Portugal, novo destino

Brasileiro troca jacarés por bacalhau e fica em vantagem

Foto/Divulgação
Kleber Ferriche

O tráfego internacional de brasileiros está sofrendo uma inversão que poderá afetar os corretores da Flórida, nos Estados Unidos. Após os efeitos da bolha imobiliária no país de Donald Trump, quando milhões de reais tiveram como destino as cidades de Miami, Orlando e outras no Sul daquele Estado, a oferta abundante de imóveis e os preços em baixa, vinham atraindo famílias e investidores. Provocou uma farra de novos proprietários brasileiros no paraíso em torno da Ocean Drive. Mas isso é passado.

Uma outra rota para a poupança nacional aponta para a terrinha que inventou o Brasil. Os portugueses acenam com programas ao investimento e à residência de estrangeiros, desde a isenção de impostos, ao Golden-Visa e aos incentivos para investimentos em cultura e manutenção do patrimônio cultural.

O Regime de Residentes não Habituais (RNH) permite aos profissionais qualificados em atividades de elevado valor agregado ou pensionistas, morarem em Portugal com benefícios fiscais que não são encontrados na terra do Tio Sam. O estatuto de RNH, em nível dos benefícios fiscais, é válido por 10 anos.

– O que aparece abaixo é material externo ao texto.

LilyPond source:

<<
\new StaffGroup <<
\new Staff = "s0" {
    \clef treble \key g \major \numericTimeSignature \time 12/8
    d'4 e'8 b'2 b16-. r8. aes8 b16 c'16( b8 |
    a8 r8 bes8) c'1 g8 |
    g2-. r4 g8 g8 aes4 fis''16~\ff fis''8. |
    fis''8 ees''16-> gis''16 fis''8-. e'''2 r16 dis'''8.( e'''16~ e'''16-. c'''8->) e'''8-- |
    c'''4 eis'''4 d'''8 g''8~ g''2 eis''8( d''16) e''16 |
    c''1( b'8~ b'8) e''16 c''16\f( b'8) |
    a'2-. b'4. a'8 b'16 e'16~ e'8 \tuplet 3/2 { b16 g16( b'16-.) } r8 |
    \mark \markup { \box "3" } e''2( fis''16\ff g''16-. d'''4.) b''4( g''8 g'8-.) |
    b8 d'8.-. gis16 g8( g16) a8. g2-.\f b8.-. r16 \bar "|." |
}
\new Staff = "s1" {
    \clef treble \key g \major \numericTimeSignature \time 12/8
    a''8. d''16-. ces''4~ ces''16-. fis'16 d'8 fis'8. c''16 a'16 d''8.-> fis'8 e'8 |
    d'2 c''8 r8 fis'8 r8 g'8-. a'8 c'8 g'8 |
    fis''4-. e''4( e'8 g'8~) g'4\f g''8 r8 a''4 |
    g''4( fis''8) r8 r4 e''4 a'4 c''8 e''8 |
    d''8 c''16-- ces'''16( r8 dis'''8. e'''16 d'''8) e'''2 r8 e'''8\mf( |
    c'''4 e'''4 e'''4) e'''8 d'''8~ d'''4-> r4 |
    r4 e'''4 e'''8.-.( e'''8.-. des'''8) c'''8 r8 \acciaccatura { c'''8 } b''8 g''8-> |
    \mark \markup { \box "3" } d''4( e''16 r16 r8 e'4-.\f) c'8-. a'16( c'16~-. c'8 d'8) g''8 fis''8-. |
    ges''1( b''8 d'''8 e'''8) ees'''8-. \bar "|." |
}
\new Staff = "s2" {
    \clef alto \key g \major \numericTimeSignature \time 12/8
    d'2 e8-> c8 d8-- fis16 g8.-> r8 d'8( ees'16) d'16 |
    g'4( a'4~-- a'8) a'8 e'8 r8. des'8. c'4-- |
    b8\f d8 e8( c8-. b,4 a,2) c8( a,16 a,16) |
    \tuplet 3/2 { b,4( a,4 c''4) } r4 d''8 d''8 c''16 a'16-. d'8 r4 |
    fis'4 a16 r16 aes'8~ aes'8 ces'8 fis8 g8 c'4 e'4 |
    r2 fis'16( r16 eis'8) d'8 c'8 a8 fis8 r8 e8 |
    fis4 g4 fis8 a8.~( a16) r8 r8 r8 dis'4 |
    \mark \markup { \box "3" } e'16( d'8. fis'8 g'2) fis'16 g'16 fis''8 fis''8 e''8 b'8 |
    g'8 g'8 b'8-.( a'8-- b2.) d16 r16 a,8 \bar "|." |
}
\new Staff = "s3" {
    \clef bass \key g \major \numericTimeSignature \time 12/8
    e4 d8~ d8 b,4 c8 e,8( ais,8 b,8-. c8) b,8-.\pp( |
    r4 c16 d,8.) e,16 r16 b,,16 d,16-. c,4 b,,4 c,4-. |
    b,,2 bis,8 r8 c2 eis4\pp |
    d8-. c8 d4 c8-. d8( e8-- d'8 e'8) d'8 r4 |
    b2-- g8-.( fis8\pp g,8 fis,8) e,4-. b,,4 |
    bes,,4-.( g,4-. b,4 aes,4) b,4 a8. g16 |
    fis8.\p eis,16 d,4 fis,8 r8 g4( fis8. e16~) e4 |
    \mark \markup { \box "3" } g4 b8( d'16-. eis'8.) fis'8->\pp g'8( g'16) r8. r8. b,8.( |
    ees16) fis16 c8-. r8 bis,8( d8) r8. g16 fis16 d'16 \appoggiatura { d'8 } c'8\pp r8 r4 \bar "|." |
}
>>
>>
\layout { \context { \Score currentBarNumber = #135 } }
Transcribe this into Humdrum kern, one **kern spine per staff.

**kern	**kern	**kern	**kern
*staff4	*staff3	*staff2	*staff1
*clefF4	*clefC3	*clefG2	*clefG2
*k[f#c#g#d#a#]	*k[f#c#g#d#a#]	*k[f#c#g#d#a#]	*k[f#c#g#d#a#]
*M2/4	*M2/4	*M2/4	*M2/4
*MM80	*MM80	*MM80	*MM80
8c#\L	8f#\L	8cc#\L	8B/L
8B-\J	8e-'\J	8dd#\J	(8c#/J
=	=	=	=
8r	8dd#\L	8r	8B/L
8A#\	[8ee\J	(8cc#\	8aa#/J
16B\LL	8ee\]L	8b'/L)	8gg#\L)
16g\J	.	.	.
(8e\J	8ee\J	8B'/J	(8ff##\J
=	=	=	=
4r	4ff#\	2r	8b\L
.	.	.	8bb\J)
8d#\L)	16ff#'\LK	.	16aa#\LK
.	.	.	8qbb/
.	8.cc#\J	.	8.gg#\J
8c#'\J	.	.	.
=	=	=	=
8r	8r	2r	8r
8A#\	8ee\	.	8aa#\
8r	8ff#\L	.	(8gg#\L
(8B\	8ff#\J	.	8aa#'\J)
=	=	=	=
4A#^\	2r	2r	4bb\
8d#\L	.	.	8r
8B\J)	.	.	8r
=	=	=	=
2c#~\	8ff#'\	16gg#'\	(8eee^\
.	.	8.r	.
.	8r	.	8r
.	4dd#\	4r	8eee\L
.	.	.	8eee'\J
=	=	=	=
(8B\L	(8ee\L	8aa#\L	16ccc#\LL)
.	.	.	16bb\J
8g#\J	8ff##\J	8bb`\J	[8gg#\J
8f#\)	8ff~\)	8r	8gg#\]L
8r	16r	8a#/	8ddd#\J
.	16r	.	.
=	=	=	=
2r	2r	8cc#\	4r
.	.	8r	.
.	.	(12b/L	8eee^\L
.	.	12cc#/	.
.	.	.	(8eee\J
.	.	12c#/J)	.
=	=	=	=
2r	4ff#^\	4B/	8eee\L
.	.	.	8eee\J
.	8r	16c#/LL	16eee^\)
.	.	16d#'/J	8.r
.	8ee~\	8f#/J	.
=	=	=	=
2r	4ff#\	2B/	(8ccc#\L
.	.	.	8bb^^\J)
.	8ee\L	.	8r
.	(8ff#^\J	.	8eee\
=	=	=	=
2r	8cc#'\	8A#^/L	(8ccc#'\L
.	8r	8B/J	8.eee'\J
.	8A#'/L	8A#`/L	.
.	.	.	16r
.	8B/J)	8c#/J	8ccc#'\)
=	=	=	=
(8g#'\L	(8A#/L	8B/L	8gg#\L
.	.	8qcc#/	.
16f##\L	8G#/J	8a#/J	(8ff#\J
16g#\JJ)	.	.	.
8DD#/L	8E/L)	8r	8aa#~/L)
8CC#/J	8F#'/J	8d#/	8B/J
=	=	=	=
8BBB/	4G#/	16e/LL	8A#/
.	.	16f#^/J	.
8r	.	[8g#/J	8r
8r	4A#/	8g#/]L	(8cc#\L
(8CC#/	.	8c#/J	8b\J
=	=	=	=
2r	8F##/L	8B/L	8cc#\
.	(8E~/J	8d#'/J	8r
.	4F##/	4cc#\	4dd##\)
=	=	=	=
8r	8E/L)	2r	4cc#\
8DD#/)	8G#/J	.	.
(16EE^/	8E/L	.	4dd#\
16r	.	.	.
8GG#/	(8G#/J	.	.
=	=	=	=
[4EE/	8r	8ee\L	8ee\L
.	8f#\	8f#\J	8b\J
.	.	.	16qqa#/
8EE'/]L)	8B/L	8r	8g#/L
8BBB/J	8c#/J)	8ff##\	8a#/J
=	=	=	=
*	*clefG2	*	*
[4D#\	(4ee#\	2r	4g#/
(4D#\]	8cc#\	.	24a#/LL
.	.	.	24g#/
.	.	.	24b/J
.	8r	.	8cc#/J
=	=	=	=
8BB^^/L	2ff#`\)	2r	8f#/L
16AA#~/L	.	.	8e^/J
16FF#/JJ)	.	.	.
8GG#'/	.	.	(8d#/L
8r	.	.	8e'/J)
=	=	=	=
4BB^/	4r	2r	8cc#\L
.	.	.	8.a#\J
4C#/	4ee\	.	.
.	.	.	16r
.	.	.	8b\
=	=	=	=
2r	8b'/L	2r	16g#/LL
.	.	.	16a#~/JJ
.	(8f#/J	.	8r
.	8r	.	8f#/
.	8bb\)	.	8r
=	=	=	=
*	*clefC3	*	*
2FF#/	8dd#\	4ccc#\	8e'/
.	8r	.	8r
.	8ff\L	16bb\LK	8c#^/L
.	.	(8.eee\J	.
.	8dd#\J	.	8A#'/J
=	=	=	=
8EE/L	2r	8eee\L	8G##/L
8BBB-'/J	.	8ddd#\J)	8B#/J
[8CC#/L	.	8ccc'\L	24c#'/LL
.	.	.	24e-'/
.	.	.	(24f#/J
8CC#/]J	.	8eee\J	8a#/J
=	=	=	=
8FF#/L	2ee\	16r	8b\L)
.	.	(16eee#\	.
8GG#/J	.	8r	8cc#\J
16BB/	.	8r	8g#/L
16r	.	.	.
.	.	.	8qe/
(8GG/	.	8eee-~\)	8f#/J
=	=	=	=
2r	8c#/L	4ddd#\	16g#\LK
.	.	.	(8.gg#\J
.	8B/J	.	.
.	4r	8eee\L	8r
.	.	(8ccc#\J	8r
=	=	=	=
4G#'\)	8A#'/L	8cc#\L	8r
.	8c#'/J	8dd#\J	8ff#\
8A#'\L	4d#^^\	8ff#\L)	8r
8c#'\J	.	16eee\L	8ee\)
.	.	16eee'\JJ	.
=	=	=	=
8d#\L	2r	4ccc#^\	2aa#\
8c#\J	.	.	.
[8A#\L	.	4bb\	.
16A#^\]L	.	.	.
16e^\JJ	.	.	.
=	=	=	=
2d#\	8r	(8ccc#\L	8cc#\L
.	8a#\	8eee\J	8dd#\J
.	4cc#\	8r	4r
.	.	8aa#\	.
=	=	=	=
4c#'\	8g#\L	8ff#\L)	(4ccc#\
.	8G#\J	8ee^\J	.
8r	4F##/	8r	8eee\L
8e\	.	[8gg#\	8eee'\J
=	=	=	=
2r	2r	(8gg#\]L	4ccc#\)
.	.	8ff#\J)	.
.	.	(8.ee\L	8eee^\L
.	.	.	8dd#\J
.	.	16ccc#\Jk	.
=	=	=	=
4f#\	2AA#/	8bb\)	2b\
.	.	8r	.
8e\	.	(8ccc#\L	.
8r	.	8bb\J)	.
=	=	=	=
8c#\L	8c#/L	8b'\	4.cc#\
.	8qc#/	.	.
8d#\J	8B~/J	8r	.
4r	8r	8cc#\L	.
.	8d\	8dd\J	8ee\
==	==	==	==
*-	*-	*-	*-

Muitos brasileiros avessos aos hábitos e costumes da civilização de plástico estadunidense, preferem o Velho Continente, onde a história milenar é presente em todos os países e cidades, que podem ser alcançados em poucas horas de vôo. Outra modalidade para fazer as malas é a Residência para Atividade de Investimento (ARI), conhecida como Golden Visa, que oferece diversas opções de incentivos e escalas para internação de capital estrangeiro, com a livre circulação pela Europa, desde que respeitado um período mínimo de permanência em Portugal de 7 dias no primeiro ano e de 14 dias nos anos de renovação seguintes, perfazendo um programa de 5 anos.

A aquisição de imóveis é contemplada e as regras atingem em cheio aqueles que tenham disponível, como regra geral, 500 mil euros na conta e muita vontade de viver em um continente regado a bons vinhos, comida refinada e diferentes culturas vizinhas.

Um brasileiro que optou pela ponte aérea entre Brasília e Lisboa, comenta descontraído: “Meu sonho era embarcar para a Europa sem carregar malas. Hoje tenho residência no Brasil e em Portugal, onde passo alguns períodos por ano com a família e percorro toda a Europa. Em Lisboa restaurei um sobrado antigo e lá recebo meus amigos.”

Há mais de três décadas o fluxo para a sede-mãe dos brasileiros é permanente. Esse êxodo mais acentuado nos anos 80, depois reduzido com a crise que atingiu os países europeus, volta a chamar a atenção.

Luís Filipe Carvalho, segundo da direita para a esquerda, é destaque em conferência sobre o boom imobiliário português. Foto/Divulgação

Luís Filipe Carvalho, advogado da DLA Piper, refere que “Portugal foi descoberto pelos estrangeiros, em especial pelos franceses e pelos brasileiros. Tivemos uma extraordinária valorização da qualidade de vida e da sustentabilidade das cidades, a que se junta o sol, as praias, o fado, o futebol (sim, eles são campeões europeus), a multiculturalidade, a hospitalidade, a modernidade, as assessibilidades e, o que hoje é um bem escasso, a segurança, de pessoas e bens”.

Não é sem fundamento que nossos patrícios são conhecidos pela capacidade de poupar e captar riquezas nos cinco continentes. Mas já que o território anfitrião tem o nosso sotaque e está mundialmente muito bem localizado, no centro da usina de ideias que determinam os rumos do planeta, então é melhor comer um gadus morhua no país amigo do que ser comido por um gator nos pantanais agressivos da Disney.

Existe um alerta que é preciso ter em mente: a oferta é limitada. Pela valorização histórica e positiva dos últimos levantamentos, é bom correr para a outra margem do Atlântico antes que a facilidade acabe.

Sinal dos tempos: até o Descobrimento tem a sua história contada ao contrário. Pois.